Eunice Pringle

Eunice Irene Pringle (March 5 1912-1996) was born in Garden Grove, California, USA, and became notoriously famous for accusing movie mogul Alexander Pantages, a Greek immigrant success story, of raping her on August 9, 1929 in his downtown Los Angeles office when she came to audition for him. The trial that followed in the fall of 1929 found Pantages guilty and he was sentenced to 50 years in prison.

Pringle's aspirations for theatrical stardom lead her to team up with a castaway Russian prince by the name of Nicolas Dunaev (various spellings), aspiring screenwriter and producer, who acted as her agent and lover. It is alleged that the two lived together in a Hollywood motel.

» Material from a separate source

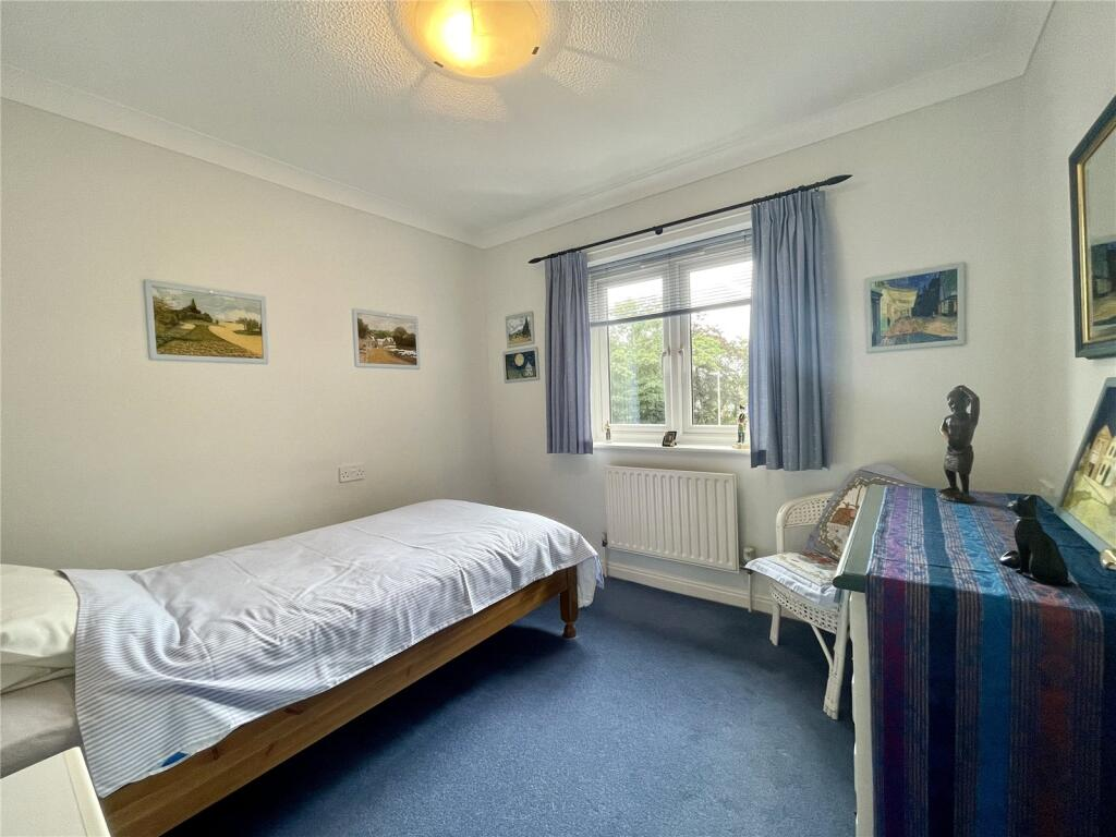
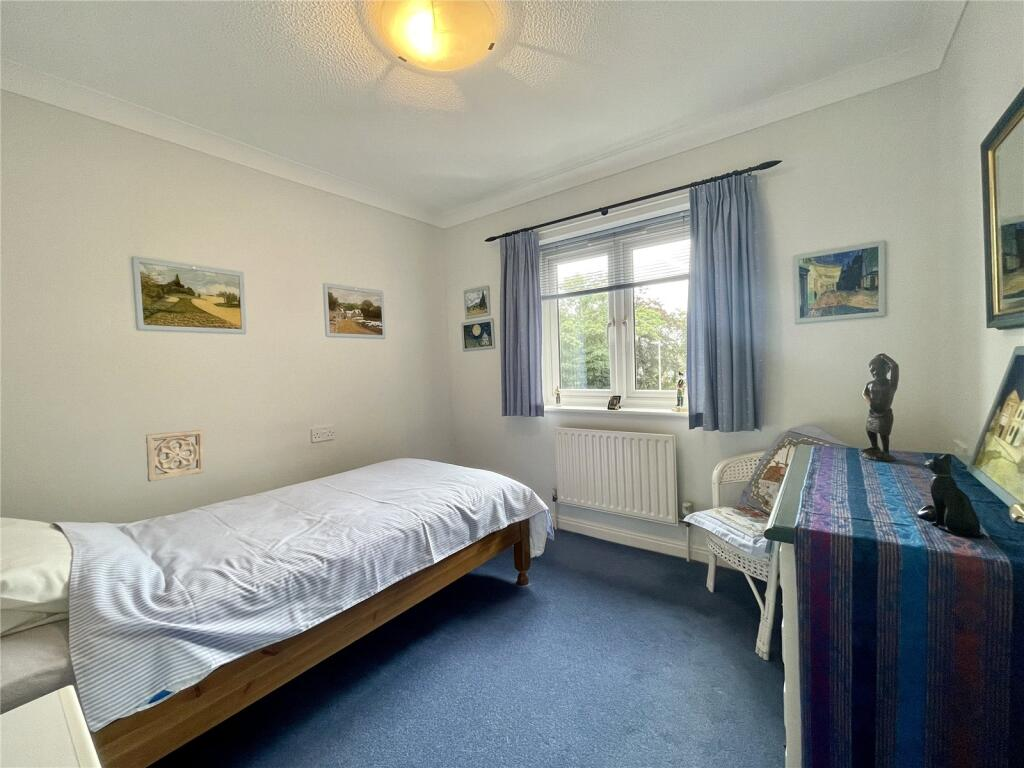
+ wall ornament [145,429,205,483]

At a time when theatrical opportunities opened the door to women entering the business world for the first time on a major scale, a source of tension in mainstream society which still preferred domesticated women to liberated ones, the rape trial of Alexander Pantages exposed fissures in American society in gender relations.

Hollywood myth alleges that Pringle was to be paid $10,000 dollars to enter Pantages's office and accuse him of rape so that Joseph P. Kennedy, the patriarch of the famous American family, would buy the Pantages theatre chain (Pantages adamantly refused to sell him the chain when Kennedy approached him). Later, the myth continues, when she was about to confess this set-up in 1933, Pringle died a mysterious death, with all the symptoms of cyanide poisoning.

What is known is that the trial brought notoriety to Pantages and sympathy to Pringle. Newspapers at the time, just winding up their turn towards tabloid exploitation, thanks to the arrival of tabloid newspapers in the U.S. in 1919, already convicted Pantages before the trial even started in September, 1929. Particularly virulent was the Los Angeles Examiner owned by famed press baron and anti-immigrant apostle William Randolph Hearst.

The conviction destroyed Pantages's business and he finally sold his chain to Kennedy's RKO and Warner Brothers studios.

Pringle's life would never be the same. In reality, she wasn't poisoned in 1933. Wanting nothing more to do with show business or the press, she simply disappeared from sight.

In 1935, Pringle married Robert White, the heir to a furniture business. After divorcing White, she married Richard Ellis Worthington, a psychologist, in 1947. They lived in Chicago for several years before moving to San Diego, Worthington's home town, in 1955. Pringle, who was known to friends as Toni, had one child, a daughter named Marcy Worthington.